Could you restate word for word every line of the records below, from the first one to the one holding "For example, you"?

----- DATASET CONTENT

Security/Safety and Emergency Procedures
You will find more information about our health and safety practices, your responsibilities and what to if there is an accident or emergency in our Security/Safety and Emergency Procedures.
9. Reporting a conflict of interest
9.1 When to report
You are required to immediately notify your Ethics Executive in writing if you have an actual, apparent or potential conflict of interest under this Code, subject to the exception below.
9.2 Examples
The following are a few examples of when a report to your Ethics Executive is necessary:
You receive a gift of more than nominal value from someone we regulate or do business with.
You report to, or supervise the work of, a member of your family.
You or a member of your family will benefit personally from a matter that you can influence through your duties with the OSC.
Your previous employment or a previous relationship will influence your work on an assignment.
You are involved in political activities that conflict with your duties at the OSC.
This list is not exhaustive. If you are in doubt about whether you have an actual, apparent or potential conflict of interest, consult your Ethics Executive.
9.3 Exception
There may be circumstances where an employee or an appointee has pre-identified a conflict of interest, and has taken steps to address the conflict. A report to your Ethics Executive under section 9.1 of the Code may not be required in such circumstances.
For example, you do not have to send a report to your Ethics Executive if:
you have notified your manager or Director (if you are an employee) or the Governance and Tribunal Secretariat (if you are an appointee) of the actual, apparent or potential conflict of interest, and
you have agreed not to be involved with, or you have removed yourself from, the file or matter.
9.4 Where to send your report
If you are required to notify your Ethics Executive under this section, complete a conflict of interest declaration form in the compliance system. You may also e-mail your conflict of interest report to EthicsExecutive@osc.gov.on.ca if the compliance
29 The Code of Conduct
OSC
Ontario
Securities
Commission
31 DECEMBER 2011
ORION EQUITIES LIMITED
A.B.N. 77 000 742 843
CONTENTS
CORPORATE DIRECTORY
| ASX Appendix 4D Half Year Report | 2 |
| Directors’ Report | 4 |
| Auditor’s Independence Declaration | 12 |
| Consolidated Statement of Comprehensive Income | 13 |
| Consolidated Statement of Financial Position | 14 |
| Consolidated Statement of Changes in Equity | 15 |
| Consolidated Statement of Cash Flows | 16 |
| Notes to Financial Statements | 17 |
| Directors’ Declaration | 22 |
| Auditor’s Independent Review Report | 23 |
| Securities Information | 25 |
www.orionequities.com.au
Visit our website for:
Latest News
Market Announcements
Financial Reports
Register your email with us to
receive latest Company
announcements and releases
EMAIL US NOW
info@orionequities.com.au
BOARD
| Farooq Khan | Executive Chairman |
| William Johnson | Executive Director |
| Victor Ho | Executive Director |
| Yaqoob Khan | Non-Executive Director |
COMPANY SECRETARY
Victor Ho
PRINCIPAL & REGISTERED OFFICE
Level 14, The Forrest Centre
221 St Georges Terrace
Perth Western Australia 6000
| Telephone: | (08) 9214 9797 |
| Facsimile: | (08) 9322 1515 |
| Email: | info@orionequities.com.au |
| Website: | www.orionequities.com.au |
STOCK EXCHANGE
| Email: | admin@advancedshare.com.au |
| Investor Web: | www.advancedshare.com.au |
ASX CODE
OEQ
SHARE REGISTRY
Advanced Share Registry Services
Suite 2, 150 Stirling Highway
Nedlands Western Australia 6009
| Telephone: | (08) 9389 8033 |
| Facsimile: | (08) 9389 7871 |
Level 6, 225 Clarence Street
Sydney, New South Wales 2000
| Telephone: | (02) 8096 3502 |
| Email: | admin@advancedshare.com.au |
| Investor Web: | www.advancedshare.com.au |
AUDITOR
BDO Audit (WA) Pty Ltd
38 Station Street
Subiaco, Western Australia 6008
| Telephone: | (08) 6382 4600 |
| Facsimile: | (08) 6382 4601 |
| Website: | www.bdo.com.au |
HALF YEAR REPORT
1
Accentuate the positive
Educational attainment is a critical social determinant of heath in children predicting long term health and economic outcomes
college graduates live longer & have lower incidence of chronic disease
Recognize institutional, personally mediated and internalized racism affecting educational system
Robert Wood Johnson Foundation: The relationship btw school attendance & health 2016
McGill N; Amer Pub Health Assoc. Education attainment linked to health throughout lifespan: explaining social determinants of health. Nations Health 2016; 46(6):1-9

----------

▸ SOLUTION TO THIS PROBLEM
Security/Safety and Emergency Procedures
You will find more information about our health and safety practices, your responsibilities and what to if there is an accident or emergency in our Security/Safety and Emergency Procedures.
9. Reporting a conflict of interest
9.1 When to report
You are required to immediately notify your Ethics Executive in writing if you have an actual, apparent or potential conflict of interest under this Code, subject to the exception below.
9.2 Examples
The following are a few examples of when a report to your Ethics Executive is necessary:
You receive a gift of more than nominal value from someone we regulate or do business with.
You report to, or supervise the work of, a member of your family.
You or a member of your family will benefit personally from a matter that you can influence through your duties with the OSC.
Your previous employment or a previous relationship will influence your work on an assignment.
You are involved in political activities that conflict with your duties at the OSC.
This list is not exhaustive. If you are in doubt about whether you have an actual, apparent or potential conflict of interest, consult your Ethics Executive.
9.3 Exception
There may be circumstances where an employee or an appointee has pre-identified a conflict of interest, and has taken steps to address the conflict. A report to your Ethics Executive under section 9.1 of the Code may not be required in such circumstances.
For example, you do not have to send a report to your Ethics Executive if:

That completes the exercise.